In a blockchain, each node has a complete record of the data that has been stored on the blockchain since its inception. For Bitcoin, the data is the complete history of all Bitcoin transactions. If a node has an error in its data, it can use the thousands of other nodes as a point of reference to correct itself. This way, no node in the network can alter the information it contains. For this reason, the transaction history in each block that makes up the Bitcoin blockchain is irreversible. If a user tampers with Bitcoin’s transaction log, all of the other nodes cross paths and easily locate the node with the wrong information. This system makes it possible to establish an exact and transparent order of events.

For Bitcoin, this information is a list of transactions, but it’s also possible that a blockchain contains a variety of information such as legal contracts, status IDs, or a company’s product inventory. To change the operation of this system or the information stored in it, the majority of the computing power of the decentralized network would have to agree on these changes. This ensures that any change that occurs is in the best interests of the majority.



Due to the decentralized nature of the Bitcoin blockchain, all transactions can be viewed transparently by having a personal node or by using blockchain explorers that allow anyone to view transactions live. Each node has its own copy of the chain which is updated as new blocks are confirmed and added. This means that if you want you can track Bitcoin wherever it goes. For example, exchanges have been breached in the past where those who held Bitcoin in the exchange lost everything. Although the hacker can be completely anonymous, the Bitcoins they have mined are easily traceable. If the Bitcoins that were stolen in some of these hacks were to be moved or spent somewhere, it would be known.


Blockchain technology takes security and trust concerns into account in several ways. First, new blocks are always archived in a linear and chronological fashion. That is, they are always added at the “end” of the blockchain. If you take a look at the Bitcoin blockchain, you will see that each block has a position on the chain, called ‘height’. As of November 2020, the block heights had so far reached 656,197 blocks. Once a block has been added at the end of the blockchain, it is very difficult to go back and change the contents of the block unless the majority has reached a consensus to do so. This is because each block contains its own hash, as well as the hash of the previous block, as well as the previously mentioned timestamp.

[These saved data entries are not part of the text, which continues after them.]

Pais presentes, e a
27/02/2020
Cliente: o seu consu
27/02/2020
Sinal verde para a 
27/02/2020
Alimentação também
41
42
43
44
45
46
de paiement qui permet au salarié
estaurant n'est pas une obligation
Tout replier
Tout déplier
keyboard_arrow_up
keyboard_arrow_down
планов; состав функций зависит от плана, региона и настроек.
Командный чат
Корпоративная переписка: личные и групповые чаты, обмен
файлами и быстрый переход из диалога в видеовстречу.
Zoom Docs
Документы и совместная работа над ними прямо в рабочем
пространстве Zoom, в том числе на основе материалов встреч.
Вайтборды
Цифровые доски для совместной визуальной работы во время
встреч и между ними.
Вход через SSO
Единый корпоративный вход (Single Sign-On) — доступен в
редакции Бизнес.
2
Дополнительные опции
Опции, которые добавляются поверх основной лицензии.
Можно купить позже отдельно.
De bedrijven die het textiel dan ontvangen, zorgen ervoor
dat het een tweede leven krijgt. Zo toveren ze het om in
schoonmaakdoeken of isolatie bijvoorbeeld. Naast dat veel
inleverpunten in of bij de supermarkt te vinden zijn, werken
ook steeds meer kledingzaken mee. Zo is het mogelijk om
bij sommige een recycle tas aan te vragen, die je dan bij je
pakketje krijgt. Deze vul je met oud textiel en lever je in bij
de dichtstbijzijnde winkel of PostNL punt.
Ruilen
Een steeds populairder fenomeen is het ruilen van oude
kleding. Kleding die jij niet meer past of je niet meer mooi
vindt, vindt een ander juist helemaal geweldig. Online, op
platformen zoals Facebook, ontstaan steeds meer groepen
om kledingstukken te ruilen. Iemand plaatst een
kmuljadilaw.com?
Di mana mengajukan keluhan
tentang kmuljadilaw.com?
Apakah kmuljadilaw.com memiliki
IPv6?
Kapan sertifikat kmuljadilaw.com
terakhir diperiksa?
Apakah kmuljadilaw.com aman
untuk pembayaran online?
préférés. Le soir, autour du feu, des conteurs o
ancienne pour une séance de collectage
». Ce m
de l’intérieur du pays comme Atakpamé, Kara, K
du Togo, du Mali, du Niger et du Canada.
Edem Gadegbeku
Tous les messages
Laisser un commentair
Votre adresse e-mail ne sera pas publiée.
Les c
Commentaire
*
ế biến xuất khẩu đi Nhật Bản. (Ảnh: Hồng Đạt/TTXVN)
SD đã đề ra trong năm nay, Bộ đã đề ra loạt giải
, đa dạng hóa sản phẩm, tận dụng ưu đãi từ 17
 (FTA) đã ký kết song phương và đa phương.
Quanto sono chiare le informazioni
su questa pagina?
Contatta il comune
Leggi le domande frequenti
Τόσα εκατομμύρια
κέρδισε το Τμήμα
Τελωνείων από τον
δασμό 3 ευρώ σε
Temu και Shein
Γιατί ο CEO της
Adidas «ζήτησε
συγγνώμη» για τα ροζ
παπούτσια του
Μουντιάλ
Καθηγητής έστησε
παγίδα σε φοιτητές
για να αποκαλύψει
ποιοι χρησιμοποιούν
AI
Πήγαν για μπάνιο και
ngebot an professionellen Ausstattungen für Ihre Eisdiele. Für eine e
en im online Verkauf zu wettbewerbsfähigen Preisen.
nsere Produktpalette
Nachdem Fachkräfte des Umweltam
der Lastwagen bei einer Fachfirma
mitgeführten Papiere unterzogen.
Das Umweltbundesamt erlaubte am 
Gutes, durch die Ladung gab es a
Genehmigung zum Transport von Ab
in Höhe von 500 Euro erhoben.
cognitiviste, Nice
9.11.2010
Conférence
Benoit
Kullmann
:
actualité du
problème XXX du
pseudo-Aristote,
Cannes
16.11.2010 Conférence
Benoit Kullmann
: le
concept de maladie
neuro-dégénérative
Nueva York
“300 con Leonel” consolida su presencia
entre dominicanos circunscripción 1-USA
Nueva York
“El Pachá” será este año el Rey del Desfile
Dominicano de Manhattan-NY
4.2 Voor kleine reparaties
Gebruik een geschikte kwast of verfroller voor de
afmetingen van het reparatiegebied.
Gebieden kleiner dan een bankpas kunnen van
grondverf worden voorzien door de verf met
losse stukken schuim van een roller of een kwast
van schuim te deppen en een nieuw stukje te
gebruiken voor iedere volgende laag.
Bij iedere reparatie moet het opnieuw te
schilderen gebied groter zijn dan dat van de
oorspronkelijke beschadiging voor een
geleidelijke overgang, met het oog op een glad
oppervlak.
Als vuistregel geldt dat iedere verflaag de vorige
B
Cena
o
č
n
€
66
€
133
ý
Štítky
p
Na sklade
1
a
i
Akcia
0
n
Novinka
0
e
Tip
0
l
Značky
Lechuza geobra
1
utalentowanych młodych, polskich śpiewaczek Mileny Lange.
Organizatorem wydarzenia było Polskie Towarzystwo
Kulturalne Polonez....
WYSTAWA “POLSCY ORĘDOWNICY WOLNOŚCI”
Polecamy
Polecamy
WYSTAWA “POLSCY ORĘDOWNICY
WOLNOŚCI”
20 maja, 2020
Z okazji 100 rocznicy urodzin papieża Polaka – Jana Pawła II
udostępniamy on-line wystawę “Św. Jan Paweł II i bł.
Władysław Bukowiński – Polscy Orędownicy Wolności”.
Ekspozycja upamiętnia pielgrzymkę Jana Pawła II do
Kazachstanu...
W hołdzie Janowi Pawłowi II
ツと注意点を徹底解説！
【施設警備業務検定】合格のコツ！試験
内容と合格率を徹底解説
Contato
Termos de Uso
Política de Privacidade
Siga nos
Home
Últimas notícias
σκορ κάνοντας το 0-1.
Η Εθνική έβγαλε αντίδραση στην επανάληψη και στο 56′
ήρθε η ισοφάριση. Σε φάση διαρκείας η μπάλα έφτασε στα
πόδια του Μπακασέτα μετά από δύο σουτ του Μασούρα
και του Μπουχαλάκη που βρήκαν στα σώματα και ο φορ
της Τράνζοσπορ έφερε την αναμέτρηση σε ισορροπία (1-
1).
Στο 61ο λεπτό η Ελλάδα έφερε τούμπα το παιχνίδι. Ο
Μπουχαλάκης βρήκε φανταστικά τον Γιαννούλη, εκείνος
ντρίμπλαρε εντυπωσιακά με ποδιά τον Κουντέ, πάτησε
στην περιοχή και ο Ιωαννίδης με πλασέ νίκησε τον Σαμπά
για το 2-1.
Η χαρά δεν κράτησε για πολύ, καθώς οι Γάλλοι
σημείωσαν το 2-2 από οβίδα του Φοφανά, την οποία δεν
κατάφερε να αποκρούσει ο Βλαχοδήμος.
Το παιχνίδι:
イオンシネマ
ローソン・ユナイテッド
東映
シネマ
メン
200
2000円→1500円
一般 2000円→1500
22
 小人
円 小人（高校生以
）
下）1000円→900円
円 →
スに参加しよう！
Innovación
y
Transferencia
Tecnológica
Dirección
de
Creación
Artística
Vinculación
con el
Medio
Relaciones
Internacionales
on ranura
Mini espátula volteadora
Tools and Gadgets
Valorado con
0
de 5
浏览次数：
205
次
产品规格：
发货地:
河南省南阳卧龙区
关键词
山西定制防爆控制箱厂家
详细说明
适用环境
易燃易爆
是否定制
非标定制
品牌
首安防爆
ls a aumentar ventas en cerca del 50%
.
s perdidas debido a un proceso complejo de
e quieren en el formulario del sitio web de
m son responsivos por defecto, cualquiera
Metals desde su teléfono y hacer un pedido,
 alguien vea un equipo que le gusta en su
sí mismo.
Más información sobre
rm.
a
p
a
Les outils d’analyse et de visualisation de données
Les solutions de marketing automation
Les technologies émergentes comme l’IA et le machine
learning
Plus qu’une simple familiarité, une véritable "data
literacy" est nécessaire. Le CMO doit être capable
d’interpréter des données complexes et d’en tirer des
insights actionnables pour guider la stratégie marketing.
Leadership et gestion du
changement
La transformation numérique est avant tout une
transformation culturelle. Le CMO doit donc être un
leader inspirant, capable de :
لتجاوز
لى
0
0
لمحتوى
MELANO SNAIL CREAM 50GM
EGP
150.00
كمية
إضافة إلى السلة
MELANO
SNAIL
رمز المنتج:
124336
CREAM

cryptographic hash on each block

Hash codes are created by a mathematical function that transforms numeric information into a string of numbers and letters. If this information is changed in any way, the hash code also changes. That is why it is important for safety. Suppose a hacker wants to modify the blockchain and steal Bitcoin from everyone. If they were to edit their own unique copy, it would no longer line up with everyone’s copy. When everyone crossed their copies, they would see that copy stand out and the pirate version of the channel would be dismissed as illegitimate.